What is required:
The answer must be exactly the lines from the one containing "22 septembre 2024" through the end of the material, with both ends kept and no other lines.

Excerpted data:
####

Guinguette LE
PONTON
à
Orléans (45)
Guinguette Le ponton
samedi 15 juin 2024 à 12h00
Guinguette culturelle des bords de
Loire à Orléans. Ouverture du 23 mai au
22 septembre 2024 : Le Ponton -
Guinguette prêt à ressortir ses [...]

####

Exercise response:
22 septembre 2024 : Le Ponton -
Guinguette prêt à ressortir ses [...]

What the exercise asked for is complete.